The distribution ALWAYS has the general shape you see above, with a mode at 0 and another mode near \bar{S_i}. And because a mixture of poissons may be represented as a negative binomial, it seemed easier to fit that way. I broke it into a mixture of two neg.binom’s because no single NB distribution could capture both modes. The zero-inflation was added because the zero mode value always fit low because subjects with S_i=0 were not captured by the other two mixture components.

Across the clusters, p and T are constant, but N and the S_i are different.
END SIDEBAR

Again, many thanks for your insight and help.

UPDATE: In the end I gave up on pooling. Even with CmdStanR (which is great, btw), the full multi-level model was just too slow to be practical as a small part of much larger automated analysis.

I was finding that most clusters would fit just fine. So I fit all of these first, and used the parameters from the results to generate random draws from each in proportion to their input data size. I then add this small number of “averaged” data points to the few clusters with too little data to fit properly.

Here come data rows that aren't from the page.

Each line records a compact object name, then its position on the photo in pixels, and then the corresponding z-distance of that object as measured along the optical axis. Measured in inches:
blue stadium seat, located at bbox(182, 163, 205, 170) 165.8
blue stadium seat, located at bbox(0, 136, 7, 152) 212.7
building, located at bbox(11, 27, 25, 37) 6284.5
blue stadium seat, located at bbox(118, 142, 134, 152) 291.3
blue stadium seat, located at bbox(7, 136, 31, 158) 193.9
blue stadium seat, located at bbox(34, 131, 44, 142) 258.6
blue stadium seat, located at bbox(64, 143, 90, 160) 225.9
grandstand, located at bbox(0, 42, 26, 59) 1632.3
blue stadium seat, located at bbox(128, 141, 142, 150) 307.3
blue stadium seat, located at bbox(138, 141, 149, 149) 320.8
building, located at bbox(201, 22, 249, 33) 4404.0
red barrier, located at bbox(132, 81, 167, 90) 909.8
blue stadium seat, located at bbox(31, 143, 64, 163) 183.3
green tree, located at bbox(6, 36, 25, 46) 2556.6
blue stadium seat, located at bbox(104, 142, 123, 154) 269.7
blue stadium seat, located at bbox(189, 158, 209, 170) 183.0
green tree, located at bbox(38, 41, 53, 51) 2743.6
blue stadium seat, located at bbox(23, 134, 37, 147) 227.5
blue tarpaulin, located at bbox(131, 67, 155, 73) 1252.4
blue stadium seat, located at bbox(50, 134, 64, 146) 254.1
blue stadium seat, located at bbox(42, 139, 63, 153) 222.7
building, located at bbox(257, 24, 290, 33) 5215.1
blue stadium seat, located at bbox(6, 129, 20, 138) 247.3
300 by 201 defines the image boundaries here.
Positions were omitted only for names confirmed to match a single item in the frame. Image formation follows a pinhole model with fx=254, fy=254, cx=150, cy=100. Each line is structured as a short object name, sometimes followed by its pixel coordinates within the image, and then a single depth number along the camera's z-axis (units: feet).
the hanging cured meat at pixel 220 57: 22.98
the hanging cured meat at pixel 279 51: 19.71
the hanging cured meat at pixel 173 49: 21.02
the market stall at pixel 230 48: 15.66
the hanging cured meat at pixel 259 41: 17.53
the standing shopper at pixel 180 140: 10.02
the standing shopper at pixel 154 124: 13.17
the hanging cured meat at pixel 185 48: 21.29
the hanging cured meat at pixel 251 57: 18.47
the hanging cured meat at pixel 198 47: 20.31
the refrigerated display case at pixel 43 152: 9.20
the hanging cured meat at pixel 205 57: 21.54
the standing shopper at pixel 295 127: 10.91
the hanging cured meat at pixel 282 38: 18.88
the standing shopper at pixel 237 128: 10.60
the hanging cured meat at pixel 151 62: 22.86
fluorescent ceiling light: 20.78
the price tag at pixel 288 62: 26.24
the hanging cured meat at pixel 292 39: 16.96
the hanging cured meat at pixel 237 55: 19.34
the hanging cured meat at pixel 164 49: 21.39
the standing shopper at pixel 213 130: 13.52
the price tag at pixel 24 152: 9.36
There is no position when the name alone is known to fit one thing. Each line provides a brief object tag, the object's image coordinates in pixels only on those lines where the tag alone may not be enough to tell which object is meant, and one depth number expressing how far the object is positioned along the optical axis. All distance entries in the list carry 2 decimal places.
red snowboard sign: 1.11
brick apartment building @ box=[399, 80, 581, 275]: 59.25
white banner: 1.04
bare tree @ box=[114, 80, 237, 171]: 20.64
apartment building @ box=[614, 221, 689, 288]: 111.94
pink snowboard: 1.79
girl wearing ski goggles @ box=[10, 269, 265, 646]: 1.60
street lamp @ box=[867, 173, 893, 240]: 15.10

The end result produces estimated parameters (with appropriately large standard deviation) for the small clusters, which is all I needed.

Thanks @bbbales2 for the help.

1 Like

In the original 8-schools model we only have means and sds of the original 8-schools effects, so if you need to do these sort of quick summary-statistics, you can still do it and build a model on the back end. So the prototypical hierarchical model does this :D.

It’s definitely possible to also just have a model that Stan takes forever on cuz lots of data or whatnot – but the folk theorem is just a useful thing to keep in mind (The Folk Theorem, revisited | Statistical Modeling, Causal Inference, and Social Science).